Of course, the man must at some point make the first move, take the initiative, and ask to court a young woman.  Someone told me once that one’s fate often depends on twenty seconds of courage.  So man up, men!  At least you will know with a no, and not spend your life in regret.

To foster true and holy marriages is one of the purposes of a Catholic college, or of one of the many Catholic apostolates that have sprung up across our land, and to support the bold and hope-filled endeavour we call matrimony is the main reason I attend the weddings I do (it is definitely not for the modern music, to hear ‘Cotton Eyed Joe’ one more time, nor to engage in what passes for ‘dancing’ in our rather bizarre era, but more about that later).

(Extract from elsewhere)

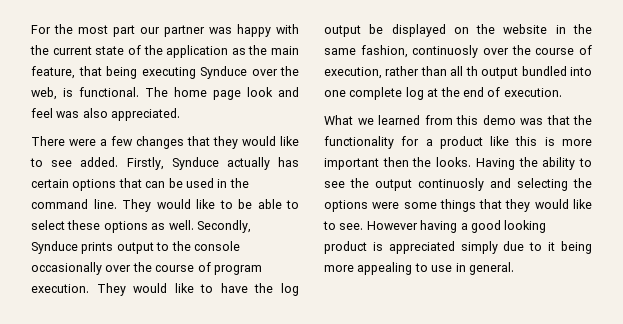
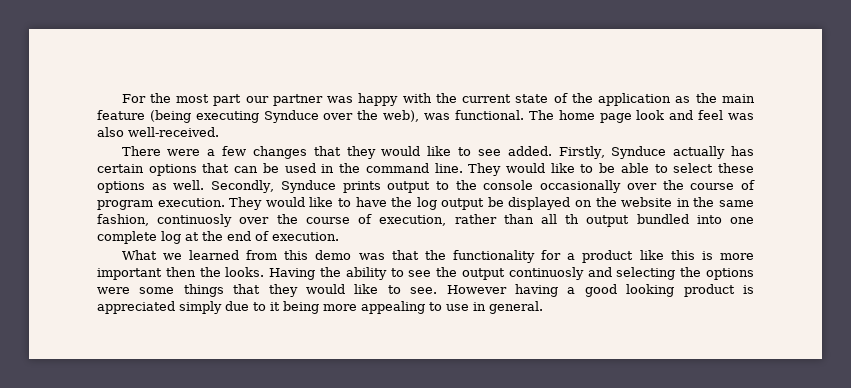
[31,66,137,79] feature, that being -> [97,110,191,123] feature (being
[31,87,73,100] web, is -> [383,110,451,122] web), was
[111,108,181,121] appreciated. -> [128,127,219,137] well-received.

And a final note:  What of those whom propinquity has apparently passed by, who did not meet someone in college or university, and whose workplaces are filled with agnostics and libertines of various stripes?  How are they to meet their ‘Catholic other’?

There are numerous Catholic (and secular) dating sites and singles groups which, whatever one’s reservations about them, have had some degree of success in fostering ‘serendipity’ and the providence of God.  One local one that was mentioned to me recently was a practising Catholic singles meet-and-greet.  You never know until you try.

In the end, if God intends marriage for you, He will send someone, somehow, someway.  If not, we can be happy and fulfilled without it, for even the great joys (and crosses!) of matrimony are a means to an end, to the ultimate marriage of the soul with God in heaven, where there is no marriage, nor being given in marriage.  It is that ultimate and unchanging beatitude where our true hope, and our true joy, ultimately reside.